Incidents/20150519-Mailman

From Wikitech
Jump to navigation Jump to search

2015-05-19 Mailman outage

Summary

The mailing lists underwent maintainance on 2015-05-19 @ 17:00 UTC. The window was expected to last until 19:00 UTC. Due to unexpected issues, the mailing list server was offline and experiencing errors until roughly 21:00. This outage was contributed towards by a mailman configuration patch (merged month+ ago) causing an unexpected issue at time of mailman service restart. Tracking down and fixing this issue was a team effort with Rob, JohnFLewis (volunteer), & Daniel.

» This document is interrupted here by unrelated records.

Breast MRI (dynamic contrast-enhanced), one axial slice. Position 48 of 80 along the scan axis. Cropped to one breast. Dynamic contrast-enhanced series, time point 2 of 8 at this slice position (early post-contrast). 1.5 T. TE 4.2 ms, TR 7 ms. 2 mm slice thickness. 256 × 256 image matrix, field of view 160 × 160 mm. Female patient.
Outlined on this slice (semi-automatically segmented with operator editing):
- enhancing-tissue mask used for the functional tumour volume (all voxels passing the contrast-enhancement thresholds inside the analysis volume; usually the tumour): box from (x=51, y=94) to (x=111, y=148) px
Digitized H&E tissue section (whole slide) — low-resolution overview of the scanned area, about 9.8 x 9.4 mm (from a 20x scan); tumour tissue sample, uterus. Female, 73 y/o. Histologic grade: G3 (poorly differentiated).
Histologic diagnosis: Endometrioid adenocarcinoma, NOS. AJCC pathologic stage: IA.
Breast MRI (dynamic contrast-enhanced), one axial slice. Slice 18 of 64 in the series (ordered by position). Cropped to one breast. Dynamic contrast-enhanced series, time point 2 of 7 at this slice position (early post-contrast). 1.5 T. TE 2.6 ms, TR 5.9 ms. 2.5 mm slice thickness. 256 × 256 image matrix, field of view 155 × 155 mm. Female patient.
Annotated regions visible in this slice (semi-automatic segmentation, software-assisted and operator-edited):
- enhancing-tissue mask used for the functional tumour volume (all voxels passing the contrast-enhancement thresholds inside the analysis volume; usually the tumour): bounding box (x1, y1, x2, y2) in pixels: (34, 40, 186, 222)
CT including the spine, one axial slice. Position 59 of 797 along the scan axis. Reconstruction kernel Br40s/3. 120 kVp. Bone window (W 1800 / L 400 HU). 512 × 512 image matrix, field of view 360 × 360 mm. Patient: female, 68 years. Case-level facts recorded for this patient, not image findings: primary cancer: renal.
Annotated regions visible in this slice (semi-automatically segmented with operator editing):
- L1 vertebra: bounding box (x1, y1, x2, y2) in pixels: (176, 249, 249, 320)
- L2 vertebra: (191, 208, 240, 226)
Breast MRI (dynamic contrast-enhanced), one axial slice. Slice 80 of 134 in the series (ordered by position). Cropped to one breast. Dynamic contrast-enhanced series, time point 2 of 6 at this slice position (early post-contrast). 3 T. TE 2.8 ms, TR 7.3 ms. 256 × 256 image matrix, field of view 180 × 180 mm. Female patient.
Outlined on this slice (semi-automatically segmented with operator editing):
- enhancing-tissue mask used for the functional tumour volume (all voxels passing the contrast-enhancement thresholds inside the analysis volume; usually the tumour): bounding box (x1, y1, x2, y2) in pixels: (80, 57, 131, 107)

The 'outage' was actually large scale moderation of all messages sent to lists, even by list members. All messages should be able to be sent onward by list moderators.

Timeline

  • 17:04 Mailman maintainance window started per T99098
  • ~18:00: Rob finishes first of two changes, notices some odd errors on mailman restart (should have looked closer.)
  • 19:00 Changes per T95195 & T99136 are completed. Testing of changes results in discovery of some/all mailing list messages being held for moderation (even when sender is member of list.)
  • 19:00-21:00: Troubleshooting of all steps taken during maintainance window. John discovers old patchset, and livehack testing determines solution. Patchset reverted and pushed live.

Conclusions

  • lack of central logging (only roots can troubleshoot logs for sodium); should mailman logs route to central logging?
  • configuration changes need to have mailman restarts at time of change
  • unrelated: someone hacked up the mbox file on wiki-research-l and then didnt rebuild the archives. Once we did so today, it resulted in renumbering, which would have been best caught at the time of the introduction of said renumbering.

Actionables

  • Ensure ALL configuration changes are tested and production service is restarted at time of configuration change.
  • DONE via [1]
  • This may be a good case for a mailman-admins group, similar to other service groups.